The coroner recorded a narrative verdict that it was not possible to reach a safe and reliable conclusion as to how she died. But Mr Brown, who lives at The Glade, near Folgate Lane, with his wife Suzanne, was unhappy with the verdict and has campaigned since to find out what happened in the original probe and subsequent investigations.

The retired businessman went to the High Court earlier this year after being granted permission to seek a new inquest last year and will now have a chance to appear at a three-day hearing at Norfolk Coroners Court on October 2, 3 and 6.

Mr Brown said: “We’ve got a date. I’m going to continue to fight. I’m still seeking to get justice for our daughter.”

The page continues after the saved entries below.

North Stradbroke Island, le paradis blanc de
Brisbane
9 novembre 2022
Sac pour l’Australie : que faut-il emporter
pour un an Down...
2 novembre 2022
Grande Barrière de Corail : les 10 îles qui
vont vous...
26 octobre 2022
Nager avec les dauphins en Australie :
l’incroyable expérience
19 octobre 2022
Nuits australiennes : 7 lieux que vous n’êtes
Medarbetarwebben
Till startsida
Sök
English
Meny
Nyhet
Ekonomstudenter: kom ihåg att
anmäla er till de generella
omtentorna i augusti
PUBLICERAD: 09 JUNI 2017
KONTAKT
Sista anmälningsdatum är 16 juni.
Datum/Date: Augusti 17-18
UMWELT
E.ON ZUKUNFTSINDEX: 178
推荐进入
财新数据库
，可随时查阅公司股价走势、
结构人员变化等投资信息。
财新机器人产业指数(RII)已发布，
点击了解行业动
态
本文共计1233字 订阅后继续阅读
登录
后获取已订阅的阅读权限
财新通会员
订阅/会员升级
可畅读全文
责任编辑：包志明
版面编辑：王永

Lord Justice Pitchford had earlier told the High Court that it was now agreed that the police investigation into Joanne’s death was inadequate.

Evidence that has come to light since the inquest had “effectively eliminated” the possibility that insulin played any significant part in Joanne’s death and the judge said that the entire inquest had proceeded on a “mistaken assumption”.

The High Court judge said it was therefore “in the interests of justice that a new inquest should be held”.

A police spokesman said: “We continue to assist the coroner and other interested parties in facilitating the new inquest into the death of Joanne Foreman.”